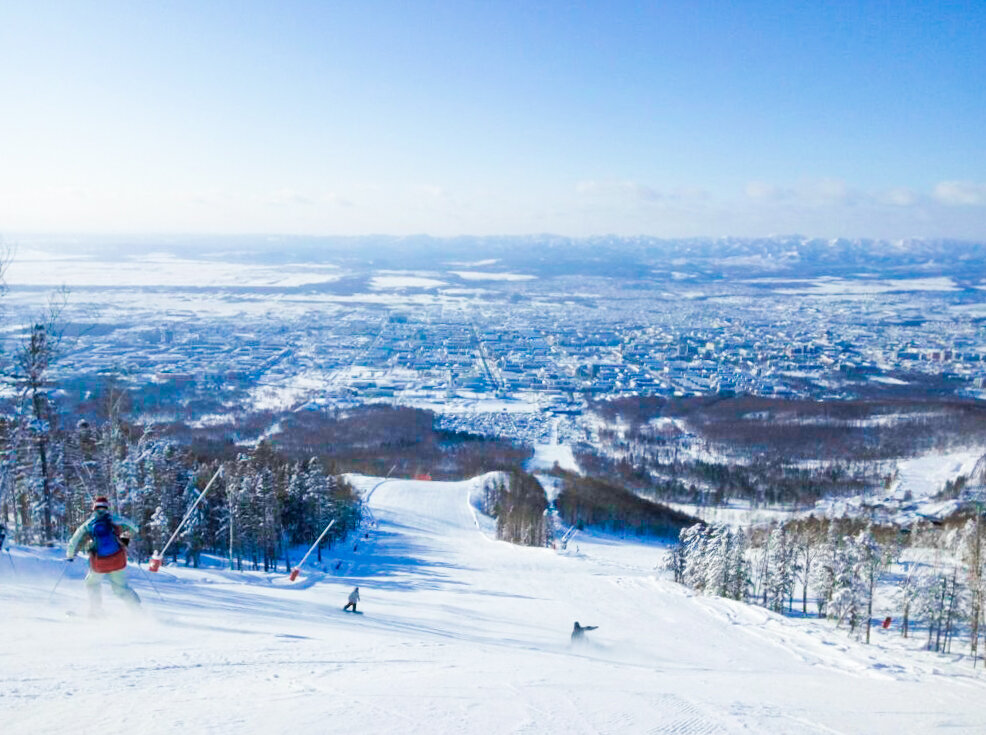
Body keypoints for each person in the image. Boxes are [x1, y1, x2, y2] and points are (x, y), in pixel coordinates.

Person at [66, 496, 141, 614]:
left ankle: (96, 611)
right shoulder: (115, 519)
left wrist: (70, 555)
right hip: (118, 560)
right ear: (107, 508)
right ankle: (138, 610)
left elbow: (74, 541)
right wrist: (124, 539)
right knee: (120, 588)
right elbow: (135, 528)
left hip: (99, 563)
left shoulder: (89, 524)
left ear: (94, 508)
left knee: (92, 583)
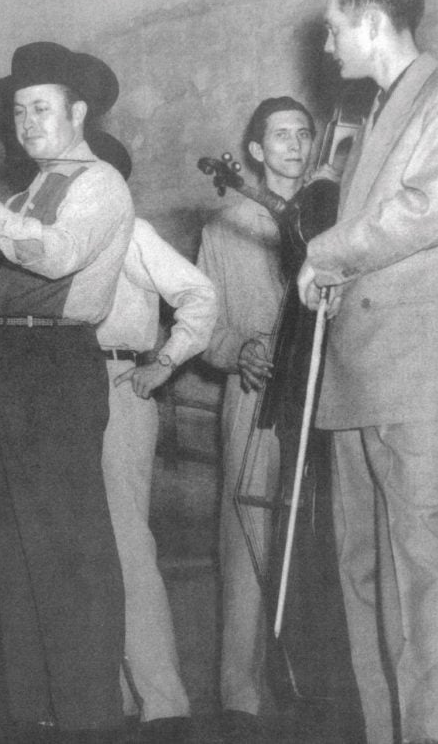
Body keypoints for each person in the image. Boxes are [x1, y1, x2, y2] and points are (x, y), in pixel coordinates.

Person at [297, 0, 438, 744]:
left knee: (424, 584)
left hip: (415, 374)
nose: (326, 43)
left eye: (335, 26)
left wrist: (324, 254)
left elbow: (424, 212)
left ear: (373, 22)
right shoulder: (369, 114)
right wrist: (331, 274)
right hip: (356, 371)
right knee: (364, 581)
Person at [0, 42, 134, 739]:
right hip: (4, 358)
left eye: (42, 107)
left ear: (79, 112)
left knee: (67, 546)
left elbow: (59, 253)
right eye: (19, 109)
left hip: (54, 363)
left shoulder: (99, 183)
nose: (28, 120)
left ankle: (90, 718)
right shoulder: (26, 187)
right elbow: (8, 271)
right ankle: (38, 714)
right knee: (12, 544)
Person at [88, 129, 218, 740]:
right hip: (65, 390)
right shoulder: (63, 237)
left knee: (125, 542)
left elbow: (198, 294)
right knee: (92, 547)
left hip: (119, 387)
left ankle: (164, 702)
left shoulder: (133, 233)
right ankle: (114, 696)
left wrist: (164, 362)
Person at [196, 97, 315, 740]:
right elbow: (203, 323)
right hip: (255, 396)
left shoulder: (330, 223)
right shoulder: (225, 228)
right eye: (280, 135)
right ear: (257, 152)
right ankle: (240, 695)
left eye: (303, 134)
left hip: (320, 399)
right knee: (245, 541)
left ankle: (309, 679)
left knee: (315, 541)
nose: (293, 145)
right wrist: (239, 348)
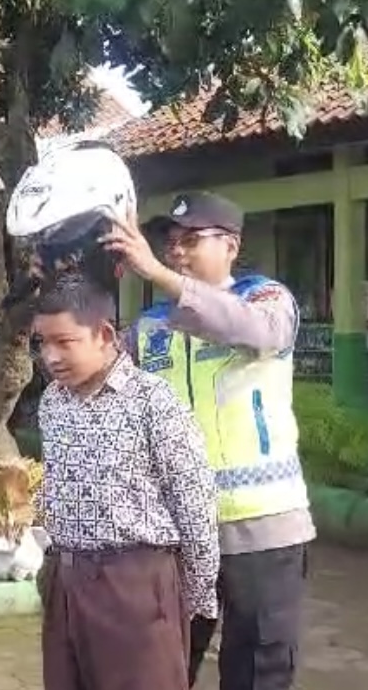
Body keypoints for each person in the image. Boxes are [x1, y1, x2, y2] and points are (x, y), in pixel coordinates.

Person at [104, 192, 314, 690]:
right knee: (162, 666)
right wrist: (86, 279)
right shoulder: (151, 327)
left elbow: (257, 332)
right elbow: (100, 377)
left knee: (257, 670)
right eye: (170, 242)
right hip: (177, 532)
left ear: (232, 246)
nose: (176, 251)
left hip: (262, 528)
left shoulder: (267, 300)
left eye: (191, 240)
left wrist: (158, 275)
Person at [33, 284, 219, 690]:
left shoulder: (153, 401)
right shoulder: (52, 402)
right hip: (66, 582)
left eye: (64, 342)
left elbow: (194, 502)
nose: (50, 356)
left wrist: (197, 595)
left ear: (104, 334)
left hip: (135, 587)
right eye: (43, 342)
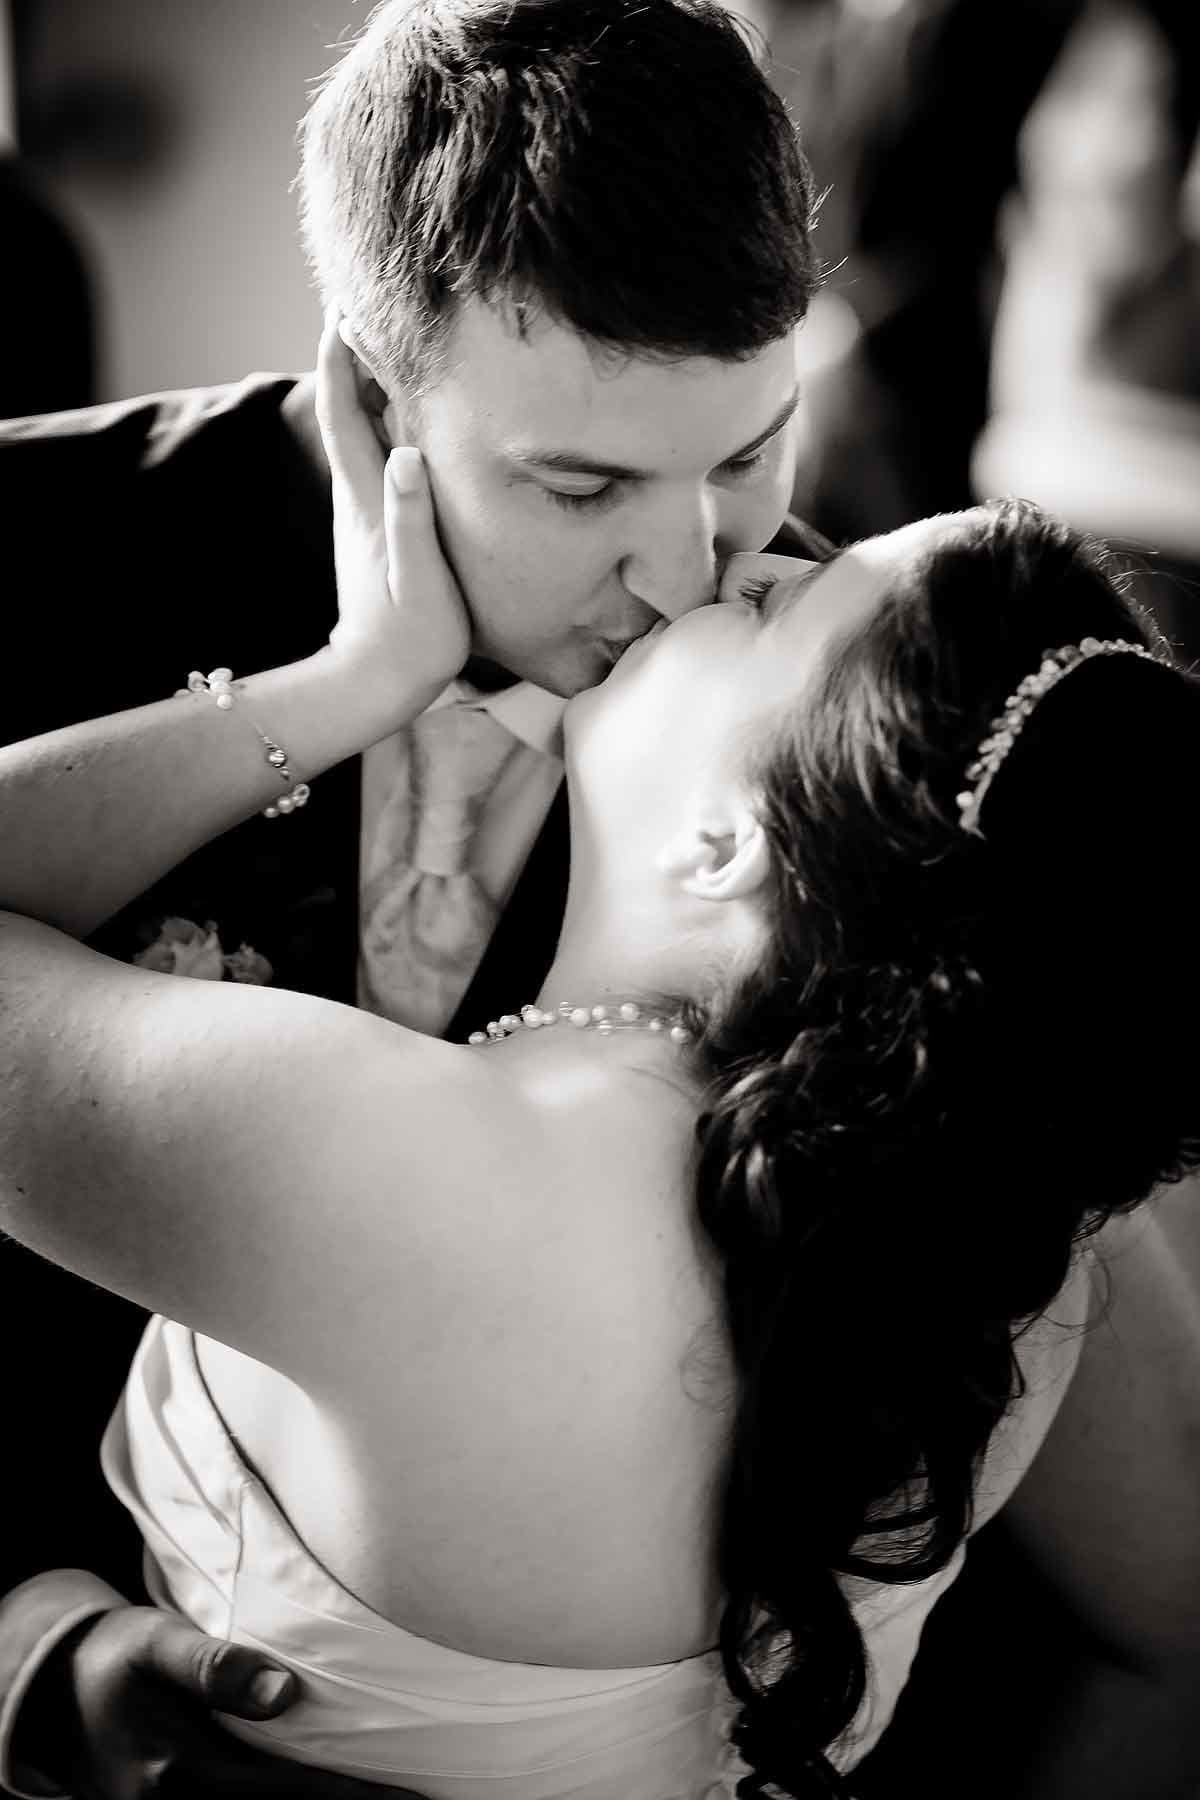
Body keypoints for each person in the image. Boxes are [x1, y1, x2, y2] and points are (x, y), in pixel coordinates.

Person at [3, 283, 1200, 1797]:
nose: (719, 566)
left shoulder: (405, 1170)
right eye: (582, 482)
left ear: (732, 841)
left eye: (774, 603)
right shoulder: (1004, 1271)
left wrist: (344, 685)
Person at [0, 1, 825, 1790]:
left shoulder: (836, 707)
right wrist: (17, 1639)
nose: (693, 577)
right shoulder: (32, 548)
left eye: (750, 453)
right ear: (370, 397)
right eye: (584, 484)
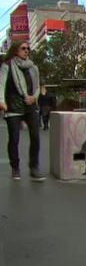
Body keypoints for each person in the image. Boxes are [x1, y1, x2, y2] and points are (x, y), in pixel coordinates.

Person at [0, 41, 45, 181]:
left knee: (35, 136)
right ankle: (15, 167)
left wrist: (34, 97)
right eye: (23, 48)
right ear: (15, 50)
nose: (26, 51)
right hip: (13, 106)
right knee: (14, 139)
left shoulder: (33, 67)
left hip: (30, 105)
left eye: (28, 49)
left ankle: (34, 167)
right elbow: (1, 84)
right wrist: (1, 100)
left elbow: (38, 86)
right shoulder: (7, 65)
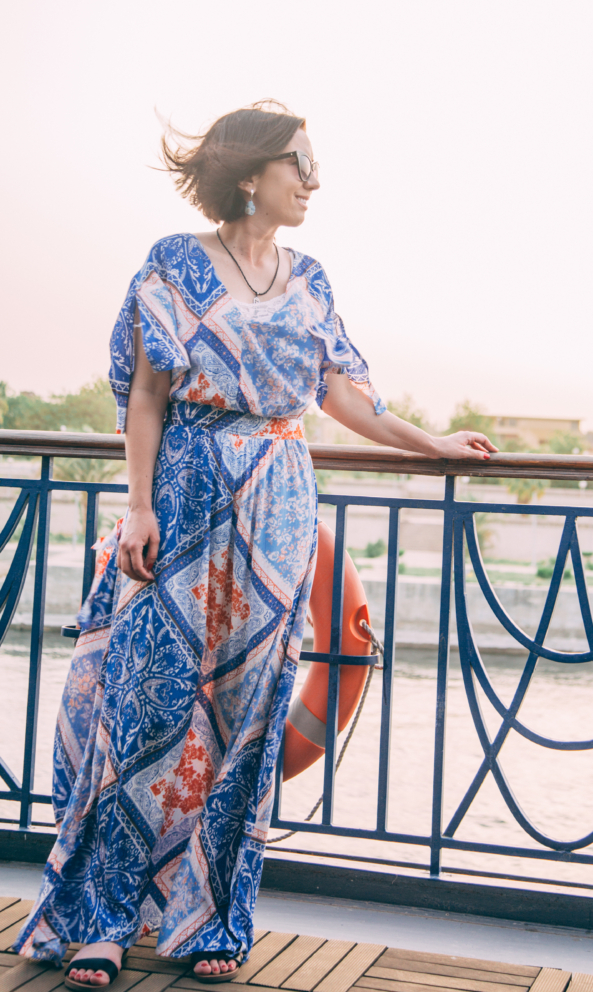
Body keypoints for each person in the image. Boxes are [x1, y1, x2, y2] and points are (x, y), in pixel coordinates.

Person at [14, 101, 496, 987]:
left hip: (275, 503)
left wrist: (434, 444)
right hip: (187, 494)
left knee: (247, 719)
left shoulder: (310, 278)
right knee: (147, 704)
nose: (312, 182)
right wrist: (141, 506)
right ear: (250, 174)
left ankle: (207, 923)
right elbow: (148, 397)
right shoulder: (175, 264)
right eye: (298, 165)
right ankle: (104, 917)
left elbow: (345, 400)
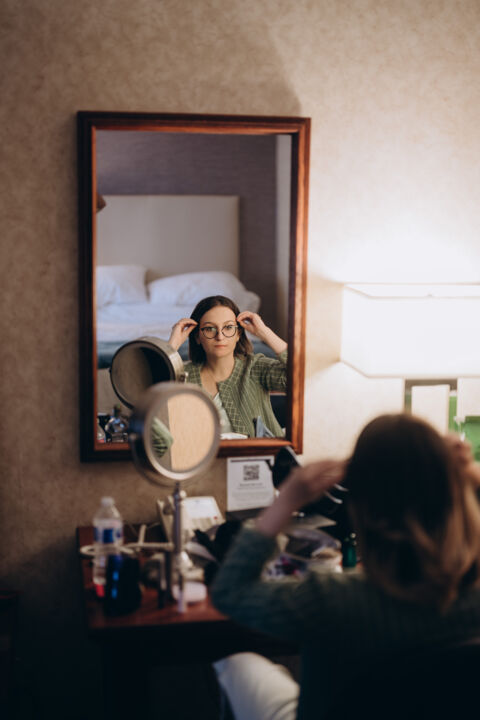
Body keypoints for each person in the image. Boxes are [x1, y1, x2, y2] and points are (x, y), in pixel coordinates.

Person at [210, 413, 480, 720]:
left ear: (362, 507)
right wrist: (465, 475)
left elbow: (229, 592)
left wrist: (288, 499)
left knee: (238, 664)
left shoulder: (331, 599)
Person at [168, 295, 287, 438]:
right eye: (210, 328)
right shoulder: (181, 375)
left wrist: (264, 332)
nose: (220, 336)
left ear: (238, 334)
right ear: (197, 337)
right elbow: (147, 396)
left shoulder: (255, 367)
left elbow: (301, 375)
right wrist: (171, 346)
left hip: (262, 452)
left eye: (228, 327)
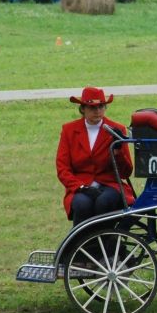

Activity: From the records above, pull out every line containing the word "nose".

Expected answer:
nose: (326, 43)
nose: (28, 120)
nose: (293, 145)
nose: (176, 251)
nose: (50, 356)
nose: (719, 566)
nose: (693, 577)
nose: (26, 51)
nose: (312, 182)
nose: (220, 336)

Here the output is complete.